Letter: Why bus fees won’t work to solve bus overcrowding

A response to the March 4 letter to the editor, which called for students to pay for busing.

Letter to the Editor

Overcrowding on the campus bus system has been a problem for years with students missing buses, being crammed onto one or recently pushing each other over to get on. While I agree it is a supply and demand issue, regulating demand by forcing students to pay bus fare is not the solution for a number of reasons.

First, forcing students to pay for the buses will result in lower-income students having to make the decision to walk or take the bus. Those who can’t afford the bus fees will end up having to walk in negative temperatures upwards of 45 minutes to an hour to get to their classes. Secondly, requiring a fee, or even incentivizing students to walk, creates a less accessible environment for students who use the bus system to navigate campus safely and with ease. Finally, by requiring a fee for the bus system, there is no guarantee for students that the next best option is walking. What if a student decides to drive or take an Uber? While this may reduce bus congestion, it does little for the argument of sustainability, especially since public transportation is one of the most sustainable transportation options.

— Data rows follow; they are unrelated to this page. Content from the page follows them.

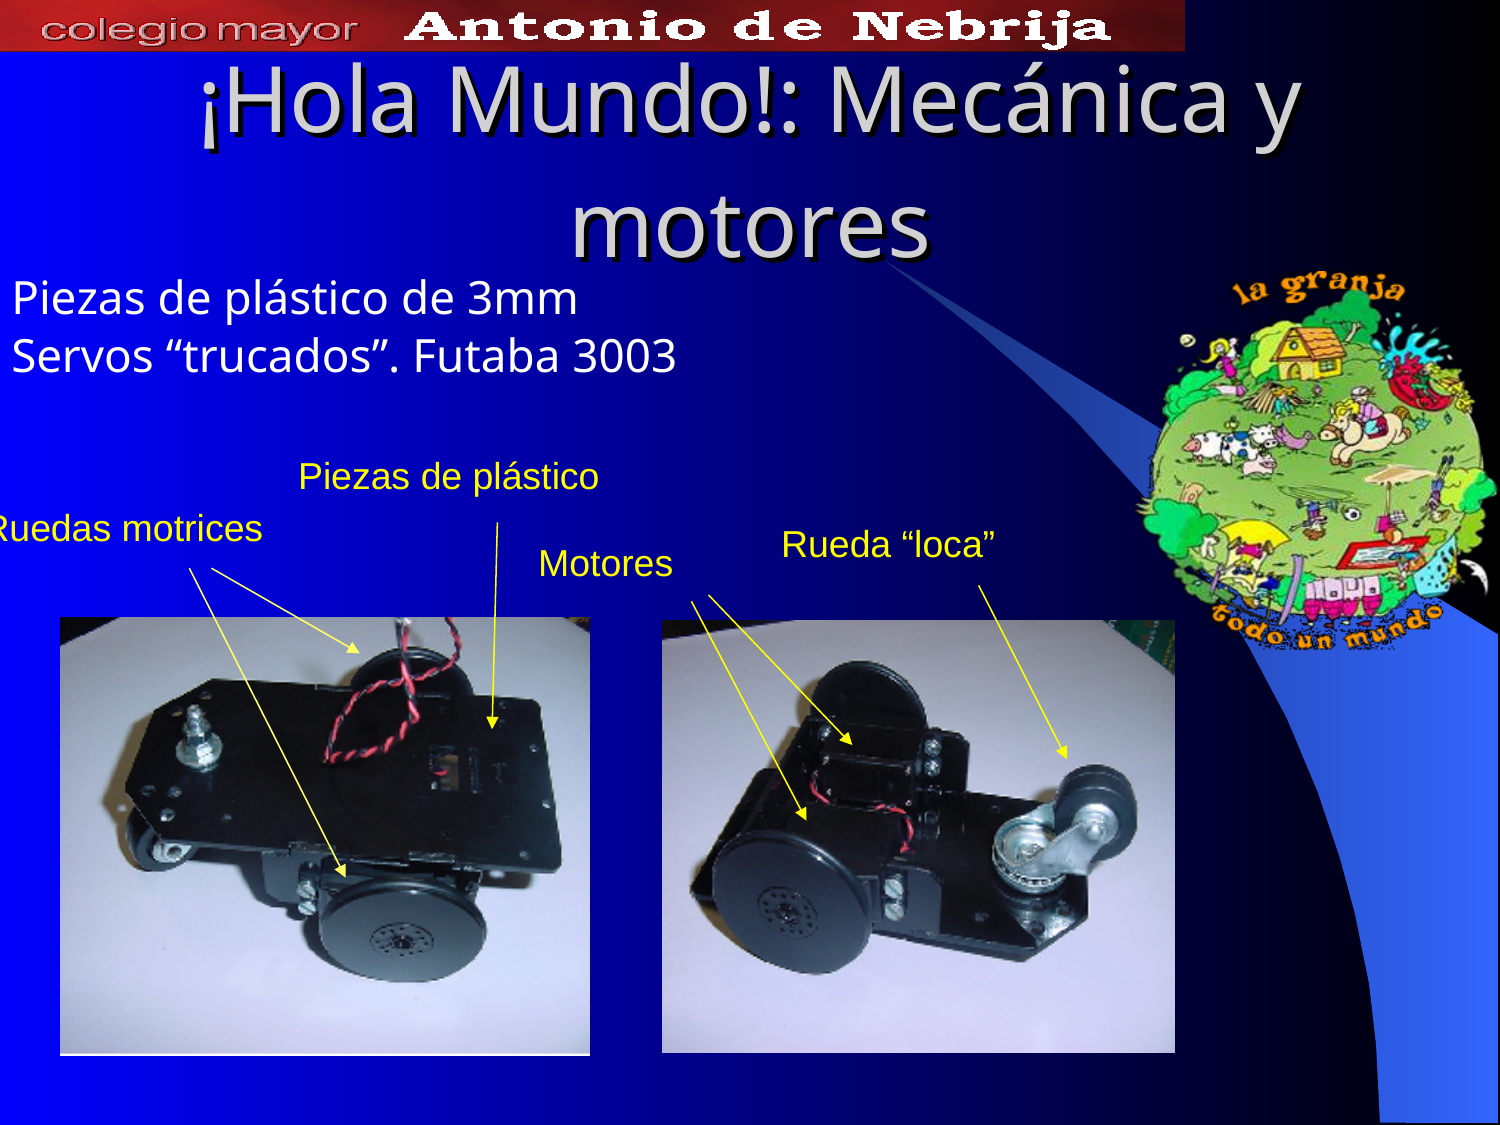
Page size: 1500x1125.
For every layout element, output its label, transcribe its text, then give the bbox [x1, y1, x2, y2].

text_box Ruedas motrices [0, 503, 429, 558]
picture [60, 617, 590, 1056]
title ¡Hola Mundo!: Mecánica y motores [0, 45, 1500, 275]
picture [0, 0, 1185, 52]
text_box Rueda “loca” [766, 519, 1161, 574]
text_box Motores [523, 538, 839, 593]
picture [662, 271, 1500, 1053]
text_box Piezas de plástico [283, 451, 765, 506]
text_box Piezas de plástico de 3mm Servos “trucados”. Futaba 3003 [0, 260, 843, 392]
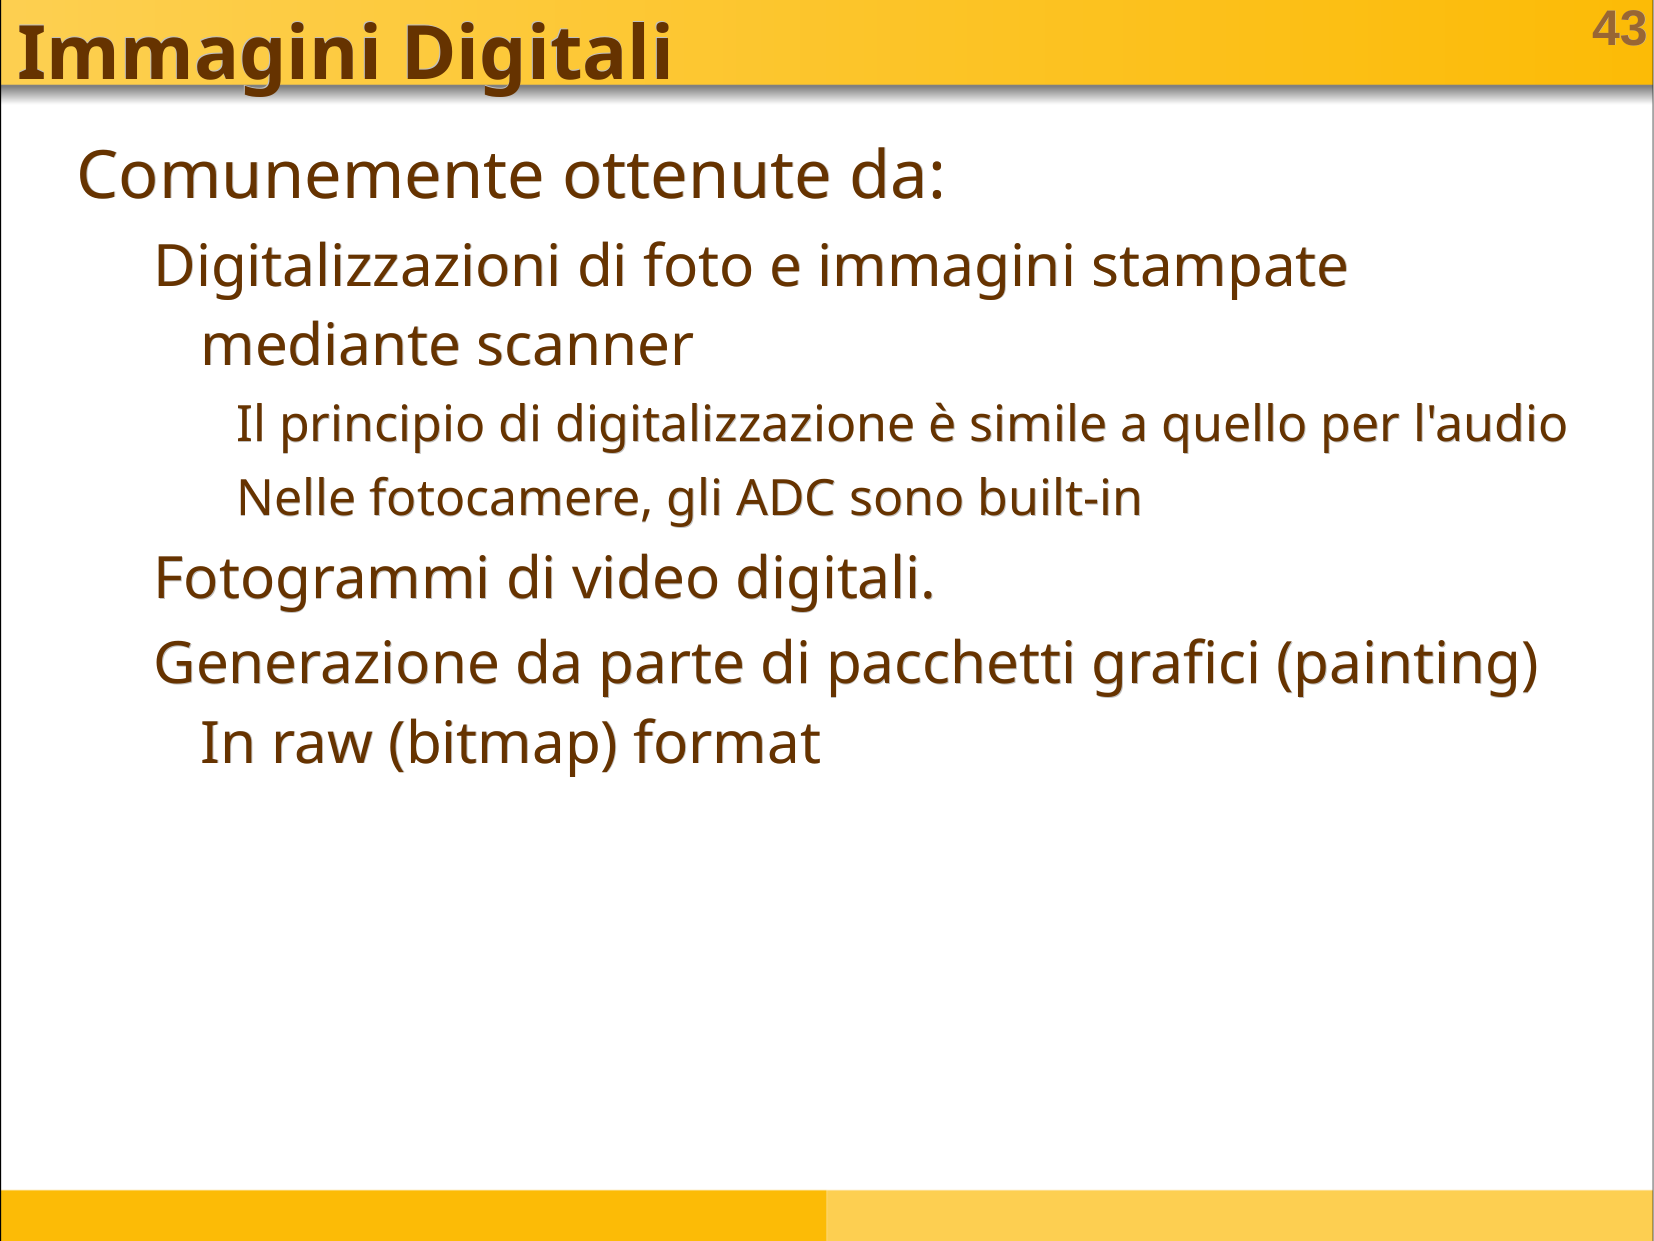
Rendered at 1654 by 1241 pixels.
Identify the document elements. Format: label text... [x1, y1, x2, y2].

As a result, the best way to address overcrowding is to not control demand but rather redistribute supply. Focusing on the supply side of the buses could have the same impact when it comes to addressing overcrowding without placing the burden onto students. This redistribution can be done through increasing bus circulations, adjusting frequency, adding more routes, changing routes and increasing bus size. All of these solutions have worked in the past and are all possibilities that the University and student leaders keep in mind when looking toward the future.

There is no one way to address bus overcrowding, nor is just one solution going to work. We as a university need to come together to find a way to address public transportation problems without hurting students. 

Erin Deal is a senior studying applied economics.

This letter to the editor has been lightly edited for grammar and clarity.